▶ [OBJECTIF 1]
Relevez dans le texte cité ci-dessous tous les phénomènes qui, selon lui, déclenchent de puissantes dynamiques à travers l'Afrique.
▶ [OBJECTIF 2]
Répondez brièvement aux questions suivantes à partir du texte cité ci-dessous.
(a) À quoi la patrie de Kankan Moussa est-elle comparée pour le continent ?
(b) Quel devoir l'attachement au Mali éternel impose-t-il ?
(c) Que préfigure le Mali ?

▶ [TEXTE CITÉ]
De l’antique empire du Ghana au tata de Babemba, en passant par les sublimes legs du Mali, du Songhaï et du Macina, sans oublier les postures chevaleresques des Amonakels, la patrie de Kankan Moussa, de par sa contribution remarquable à la création de bastions de civilisations, représente pour notre continent, ce que fut la Grèce ancienne pour l’Europe : une matrice culturelle féconde, créatrice de sens et libératrice de l’esprit humain.
L’attachement à ce Mali éternel nous impose donc se devoir d’inventaire, sans concession, pour mieux comprendre les maux qui accablent le Mali contemporain. Ces maux sont aussi les nôtres. Prenons garde !
La démographie galopante, le chômage structurel de la jeunesse, l’explosion des réseaux sociaux qui bouleversent les paradigmes traditionnels, l’urbanisation sauvage, la mal gouvernance chronique, l’absence de créativité politique et institutionnelle capable de prendre en charge des mutations denses et globales, déclenchent partout à travers l’Afrique de puissantes dynamiques qui convergent vers des épilogues désastreux, à moins d’un sursaut gigantesque et solidaire. Oui, le Mali préfigure nos épreuves de demain. Il est ce laboratoire des alternatives quasi inéluctables. En guise de conclusion sacrée et fraternelle, nous dirons que le Mali sera ou nous ne serons pas.

[Lignes enregistrées]
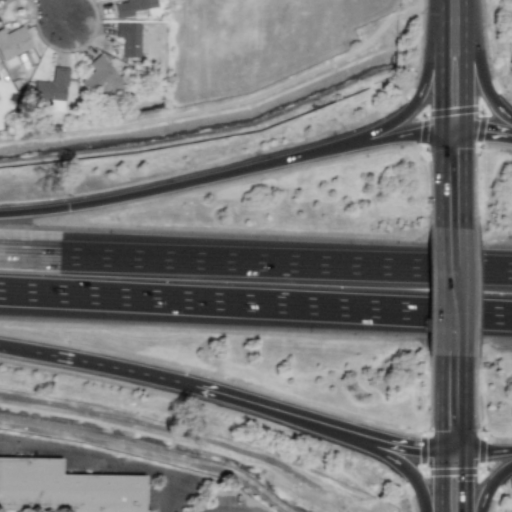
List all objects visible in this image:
building: (131, 6)
road: (60, 12)
road: (450, 25)
building: (127, 38)
building: (11, 45)
road: (484, 46)
building: (23, 60)
building: (101, 78)
road: (482, 80)
building: (51, 90)
road: (451, 93)
road: (356, 134)
road: (482, 135)
road: (225, 172)
road: (452, 181)
road: (256, 250)
road: (453, 292)
road: (256, 313)
road: (11, 349)
road: (108, 365)
road: (453, 403)
road: (267, 406)
road: (396, 444)
road: (483, 449)
traffic signals: (454, 450)
road: (90, 458)
road: (394, 460)
road: (454, 481)
road: (491, 483)
building: (64, 488)
road: (169, 497)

▶ [RÉSULTAT ATTENDU 1]
- la démographie galopante
- le chômage structurel de la jeunesse
- l'explosion des réseaux sociaux qui bouleversent les paradigmes traditionnels
- l'urbanisation sauvage
- la mal gouvernance chronique
- l'absence de créativité politique et institutionnelle capable de prendre en charge des mutations denses et globales

▶ [RÉSULTAT ATTENDU 2]
(a) À ce que fut la Grèce ancienne pour l'Europe.
(b) Un devoir d'inventaire, sans concession.
(c) Nos épreuves de demain.